__Problem statement__
Rewrite the material below with every "distortion" replaced by "distortion coefficients", keeping everything else the same.

--------

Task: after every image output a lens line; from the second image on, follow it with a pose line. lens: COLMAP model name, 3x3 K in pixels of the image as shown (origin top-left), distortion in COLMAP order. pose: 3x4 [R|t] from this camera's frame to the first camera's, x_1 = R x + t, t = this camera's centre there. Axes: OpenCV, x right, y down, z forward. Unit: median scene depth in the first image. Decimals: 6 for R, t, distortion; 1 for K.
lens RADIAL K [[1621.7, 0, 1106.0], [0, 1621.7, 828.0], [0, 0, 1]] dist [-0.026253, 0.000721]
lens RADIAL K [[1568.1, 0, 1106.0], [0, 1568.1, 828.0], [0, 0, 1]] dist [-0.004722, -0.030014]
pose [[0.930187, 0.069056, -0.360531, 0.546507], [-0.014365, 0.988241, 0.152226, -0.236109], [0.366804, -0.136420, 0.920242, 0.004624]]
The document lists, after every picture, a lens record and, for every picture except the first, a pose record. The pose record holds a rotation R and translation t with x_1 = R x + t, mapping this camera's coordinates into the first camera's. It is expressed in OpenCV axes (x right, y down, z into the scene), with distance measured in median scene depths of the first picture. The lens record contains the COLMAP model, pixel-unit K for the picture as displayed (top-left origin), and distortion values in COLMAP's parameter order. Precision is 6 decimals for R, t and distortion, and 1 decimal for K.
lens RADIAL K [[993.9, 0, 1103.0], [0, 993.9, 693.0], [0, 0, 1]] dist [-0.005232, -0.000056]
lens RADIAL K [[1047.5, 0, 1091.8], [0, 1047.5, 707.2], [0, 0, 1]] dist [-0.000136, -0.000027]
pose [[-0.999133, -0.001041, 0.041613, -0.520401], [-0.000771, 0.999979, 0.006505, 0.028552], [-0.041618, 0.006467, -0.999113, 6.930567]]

--------

__Result of this task__
Task: after every image output a lens line; from the second image on, follow it with a pose line. lens: COLMAP model name, 3x3 K in pixels of the image as shown (origin top-left), distortion coefficients in COLMAP order. pose: 3x4 [R|t] from this camera's frame to the first camera's, x_1 = R x + t, t = this camera's centre there. Axes: OpenCV, x right, y down, z forward. Unit: median scene depth in the first image. Decimals: 6 for R, t, distortion coefficients; 1 for K.
lens RADIAL K [[1621.7, 0, 1106.0], [0, 1621.7, 828.0], [0, 0, 1]] dist [-0.026253, 0.000721]
lens RADIAL K [[1568.1, 0, 1106.0], [0, 1568.1, 828.0], [0, 0, 1]] dist [-0.004722, -0.030014]
pose [[0.930187, 0.069056, -0.360531, 0.546507], [-0.014365, 0.988241, 0.152226, -0.236109], [0.366804, -0.136420, 0.920242, 0.004624]]
The document lists, after every picture, a lens record and, for every picture except the first, a pose record. The pose record holds a rotation R and translation t with x_1 = R x + t, mapping this camera's coordinates into the first camera's. It is expressed in OpenCV axes (x right, y down, z into the scene), with distance measured in median scene depths of the first picture. The lens record contains the COLMAP model, pixel-unit K for the picture as displayed (top-left origin), and distortion coefficients values in COLMAP's parameter order. Precision is 6 decimals for R, t and distortion coefficients, and 1 decimal for K.
lens RADIAL K [[993.9, 0, 1103.0], [0, 993.9, 693.0], [0, 0, 1]] dist [-0.005232, -0.000056]
lens RADIAL K [[1047.5, 0, 1091.8], [0, 1047.5, 707.2], [0, 0, 1]] dist [-0.000136, -0.000027]
pose [[-0.999133, -0.001041, 0.041613, -0.520401], [-0.000771, 0.999979, 0.006505, 0.028552], [-0.041618, 0.006467, -0.999113, 6.930567]]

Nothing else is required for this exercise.